Background In utero endocrine disruption is linked to increased risk of breast cancer later in life. Despite numerous studies establishing this linkage, the long-term molecular changes that predispose mammary cells to carcinogenic transformation are unknown. Herein, we investigated how endocrine disrupting compounds (EDCs) drive changes within the stroma that can contribute to breast cancer susceptibility. Methods We utilized bisphenol A (BPA) as a model of estrogenic endocrine disruption to analyze the long-term consequences in the stroma. Deregulated genes were identified by RNA-seq transcriptional profiling of adult primary fibroblasts, isolated from female mice exposed to in utero BPA. Collagen staining, collagen imaging techniques, and permeability assays were used to characterize changes to the extracellular matrix. Finally, gland stiffness tests were performed on exposed and control mammary glands.

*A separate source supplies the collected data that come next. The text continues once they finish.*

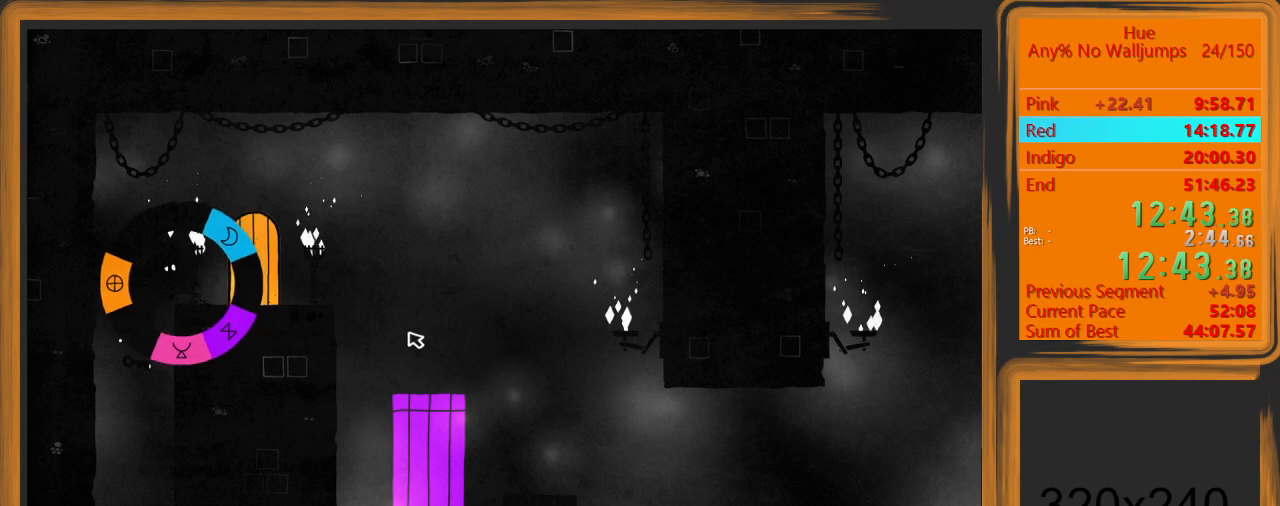
{"keys": [], "mouse": ["left"], "events": []}
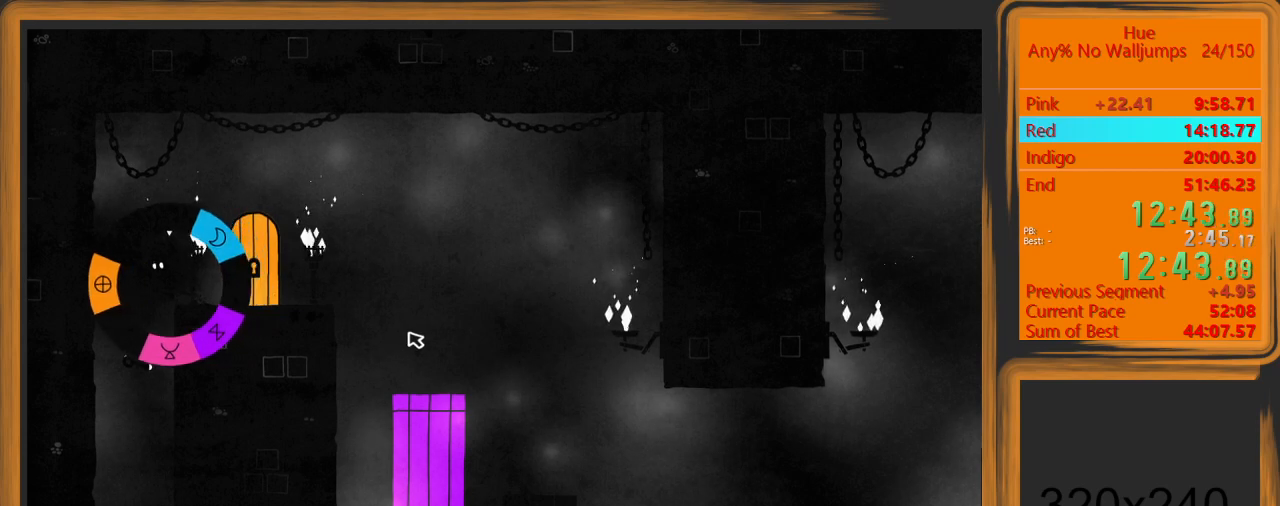
{"keys": ["d"], "mouse": ["left"], "events": [[200, "d", "down"]]}
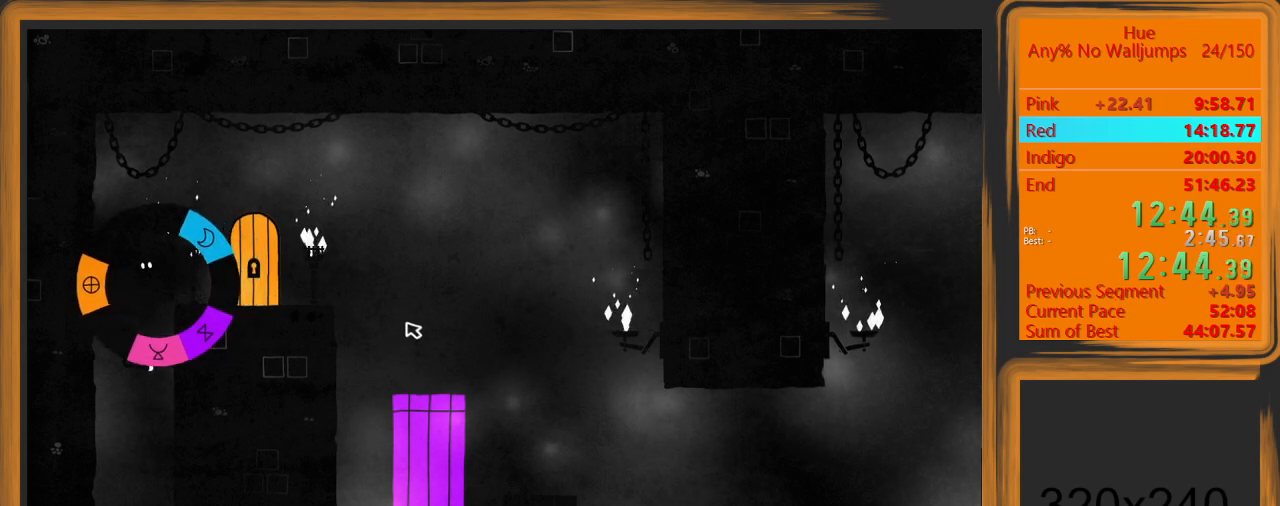
{"keys": ["d"], "mouse": ["left"], "events": []}
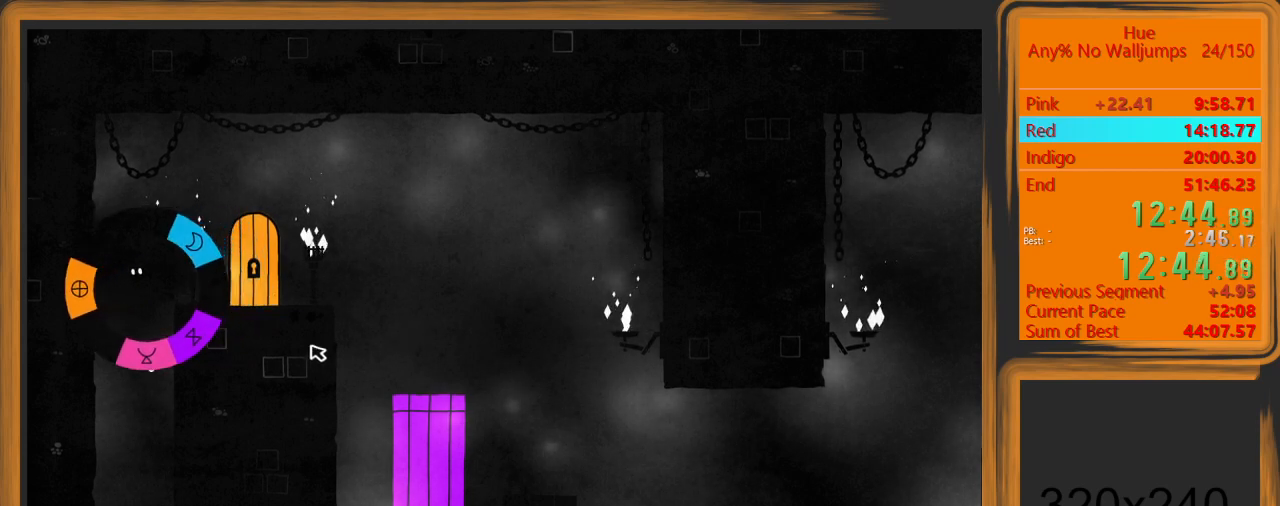
{"keys": ["d"], "mouse": ["left"], "events": []}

Results We identified significant transcriptional deregulation of adult fibroblasts exposed to in utero BPA. Deregulated genes were associated with cancer pathways and specifically extracellular matrix composition. Multiple collagen genes were more highly expressed in the BPA-exposed fibroblasts resulting in increased collagen deposition in the adult mammary gland. This transcriptional reprogramming of BPA-exposed fibroblasts generates a less permeable extracellular matrix and a stiffer mammary gland. These phenotypes were only observed in adult 12-week-old, but not 4-week-old, mice. Additionally, diethylstilbestrol, known to increase breast cancer risk in humans, also increases gland stiffness similar to BPA, while bisphenol S does not. Conclusions As breast stiffness, extracellular matrix density, and collagen deposition have been directly linked to breast cancer risk, these data mechanistically connect EDC exposures to molecular alterations associated with increased disease susceptibility. These alterations develop over time and thus contribute to cancer risk in adulthood.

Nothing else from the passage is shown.